▶ _Work required_
Write the entries out again exactly as they stand, but without the pictures.

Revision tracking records
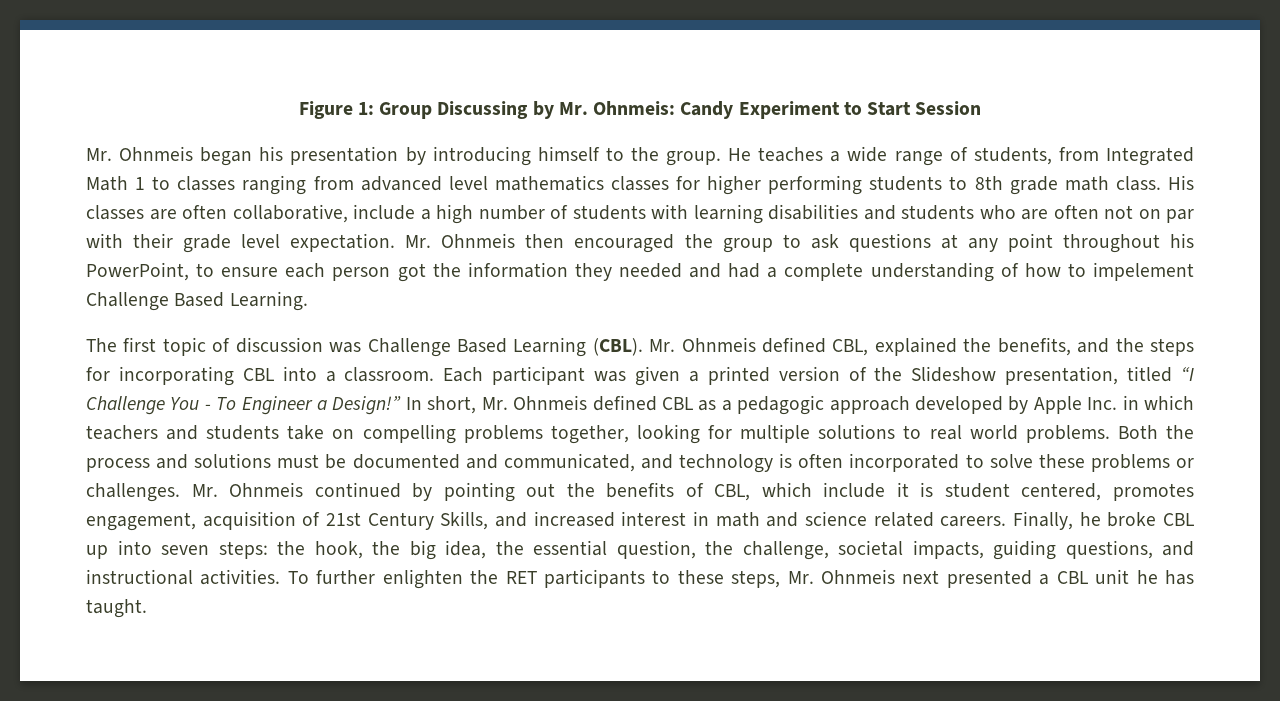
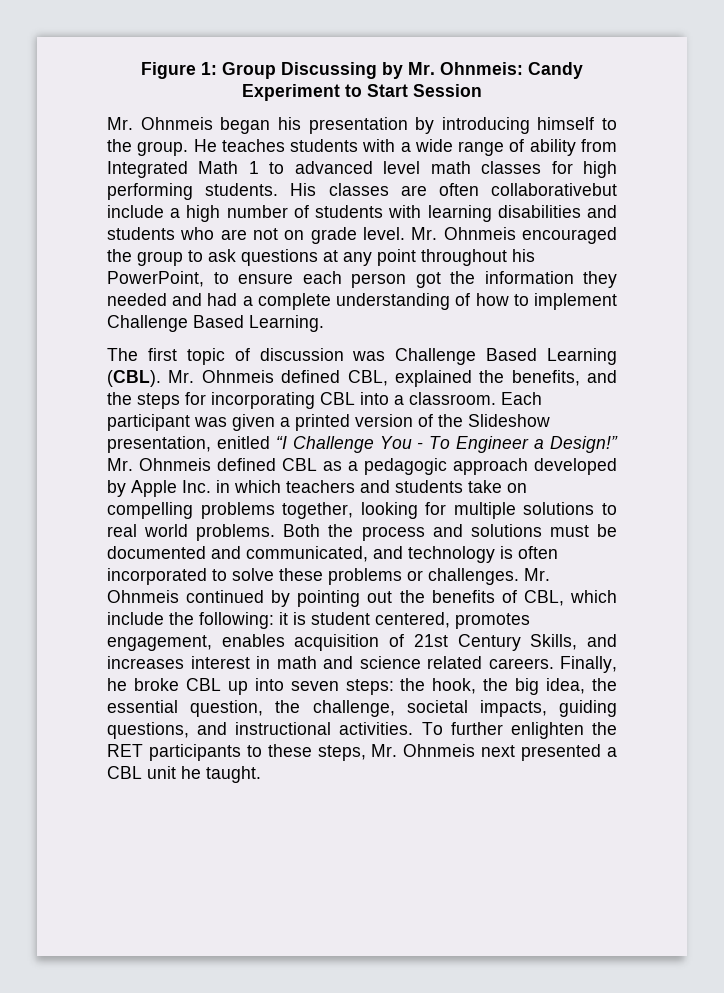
(824, 154) none -> [290,139,396,152] students with
[973,147,1052,165] students, -> [529,139,576,156] ability
[177,175,354,195] classes ranging from -> (285, 168) none
[494,175,604,191] mathematics -> [430,161,471,174] math
[707,175,1161,195] higher performing students to 8th grade math class. -> [583,161,618,178] [107,183,279,200] high performing students.
[232,204,348,223] collaborative, -> [491,183,617,196] collaborativebut
[1053,205,1099,219] often -> (247, 234) none
[1166,209,1194,223] [86,233,565,253] par with their grade level expectation. Mr. Ohnmeis then -> [310,227,516,244] grade level. Mr. Ohnmeis
[1092,262,1194,281] impelement -> [534,293,617,310] implement
[1127,366,1173,382] titled -> [216,436,270,449] enitled
[405,396,477,414] In short, -> (619, 444) none
(886, 490) none -> [169,612,274,629] the following:
(196, 521) none -> [221,634,285,647] enables
[533,511,615,527] increased -> [107,656,184,669] increases
[1165,570,1195,585] has -> (201, 772) none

▶ _Worked solution_
(824, 154) none -> [290,139,396,152] students with
[973,147,1052,165] students, -> [529,139,576,156] ability
[177,175,354,195] classes ranging from -> (285, 168) none
[494,175,604,191] mathematics -> [430,161,471,174] math
[707,175,1161,195] higher performing students to 8th grade math class. -> [583,161,618,178] [107,183,279,200] high performing students.
[232,204,348,223] collaborative, -> [491,183,617,196] collaborativebut
[1053,205,1099,219] often -> (247, 234) none
[1166,209,1194,223] [86,233,565,253] par with their grade level expectation. Mr. Ohnmeis then -> [310,227,516,244] grade level. Mr. Ohnmeis
[1092,262,1194,281] impelement -> [534,293,617,310] implement
[1127,366,1173,382] titled -> [216,436,270,449] enitled
[405,396,477,414] In short, -> (619, 444) none
(886, 490) none -> [169,612,274,629] the following:
(196, 521) none -> [221,634,285,647] enables
[533,511,615,527] increased -> [107,656,184,669] increases
[1165,570,1195,585] has -> (201, 772) none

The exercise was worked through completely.